Mauve Martineau

mauvemartineau.com
Email: mauve.martineau@gmail.com
Instagram: @mauve.martineau


Artist Statement

My work 20 Church Street responds to the way that queer communities form, and (in my experience) ultimately end. It responds to both the joy and the grief associated with a community constantly shifting and changing.

20 Church Street was a Victorian mansion in New Paltz where I lived alongside eight other trans/nonbinary people, mainly drag and burlesque performers, during the height of the COVID-19 pandemic. At the end of 2021, we were informed that the Mayor of New Paltz was going to buy the house, and we were all to be evicted by 2022.

20 Church Street is about the experience of living in this house, and losing it.
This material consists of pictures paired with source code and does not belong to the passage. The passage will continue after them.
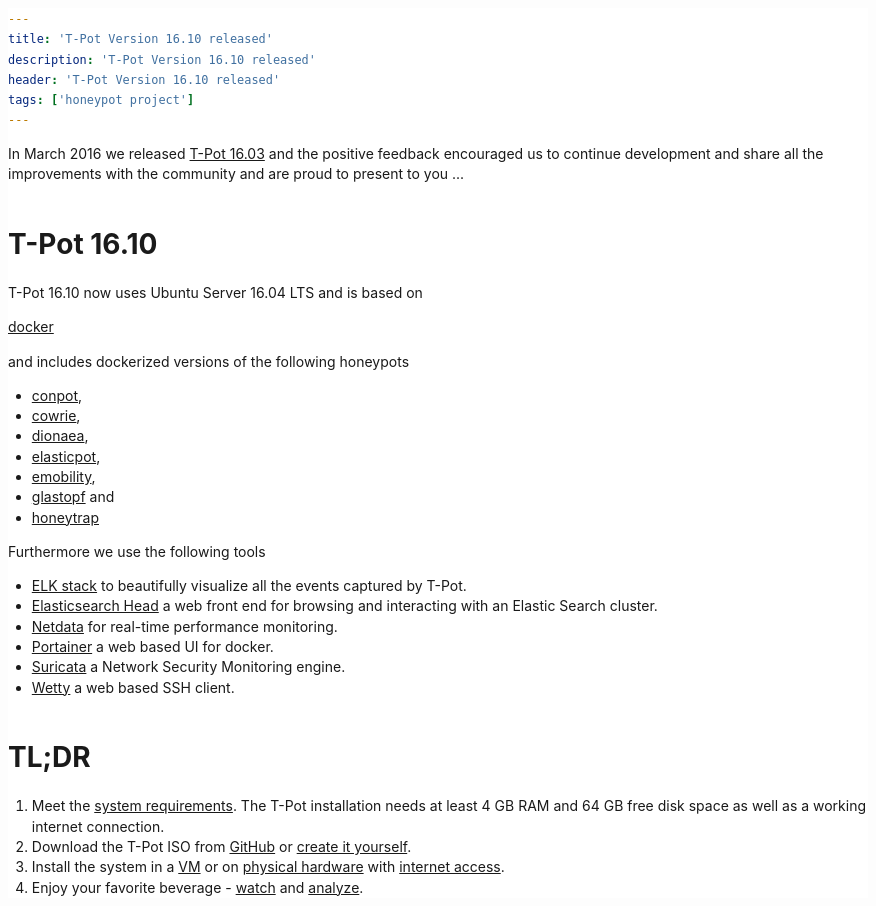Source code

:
 ```yaml
---
title: 'T-Pot Version 16.10 released'
description: 'T-Pot Version 16.10 released'
header: 'T-Pot Version 16.10 released'
tags: ['honeypot project']
---
```


In March 2016 we released
[T-Pot 16.03](http://dtag-dev-sec.github.io/mediator/feature/2016/03/11/t-pot-16.03.html)
and the positive feedback encouraged us to continue development and share all the improvements with the community and are proud to present to you ...



# T-Pot 16.10

T-Pot 16.10 now uses Ubuntu Server 16.04 LTS and is based on

[docker](https://www.docker.com/)

and includes dockerized versions of the following honeypots

* [conpot](http://conpot.org/),
* [cowrie](http://www.micheloosterhof.com/cowrie/),
* [dionaea](https://github.com/DinoTools/dionaea),
* [elasticpot](https://github.com/schmalle/ElasticPot),
* [emobility](https://github.com/dtag-dev-sec/emobility),
* [glastopf](http://glastopf.org/) and
* [honeytrap](https://github.com/armedpot/honeytrap/)

Furthermore we use the following tools

* [ELK stack](https://www.elastic.co/videos) to beautifully visualize all the events captured by T-Pot.
* [Elasticsearch Head](https://mobz.github.io/elasticsearch-head/) a web front end for browsing and interacting with an Elastic Search cluster.
* [Netdata](http://my-netdata.io/) for real-time performance monitoring.
* [Portainer](http://portainer.io/) a web based UI for docker.
* [Suricata](http://suricata-ids.org/) a Network Security Monitoring engine.
* [Wetty](https://github.com/krishnasrinivas/wetty) a web based SSH client.



# TL;DR
1. Meet the [system requirements](#requirements). The T-Pot installation needs at least 4 GB RAM and 64 GB free disk space as well as a working internet connection.
2. Download the T-Pot ISO from [GitHub](https://github.com/dtag-dev-sec/tpotce/releases) or [create it yourself](#createiso).
3. Install the system in a [VM](#vm) or on [physical hardware](#hw) with [internet access](#placement).
4. Enjoy your favorite beverage - [watch](http://sicherheitstacho.eu/?peers=communityPeers) and [analyze](#kibana).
The mansion was a place of transition—many of us were between homes, careers, stages of life, between communities. Most of us were able to start gender transitions while living in the house. The space allowed us the privacy, safety, and flexibility to change our minds. The work is a love letter to my community. I pose that if this experience happened once—as it has happened many times in the past for other people in different contexts—it can happen again.

Artist Bio

Mauve Martineau (b. 1998, Canmore, Alberta, Canada) is an artist working in video, performance, soft sculpture, and textiles. Martineau graduated from the Alberta University of the Arts with a BFA in painting and is currently pursuing an MFA in Fine Arts at Parsons School of Design/The New School. Martineau has presented work at the Higashikawa International Photography Festival in Higashikawa, Japan; the Springboard Performance Festival in Calgary, Canada; and the Sheila C. Johnson Design Center in New York, NY. They have had solo exhibitions at the Hub Gallery in Canmore, Alberta, and at the Marion Nicoll Gallery in Calgary, Alberta. Martineau was the recipient of the AUArts Governor General’s Award in 2020 and the Canmore Mayor’s Spotlight on the Arts Emerging Artist Award in 2018.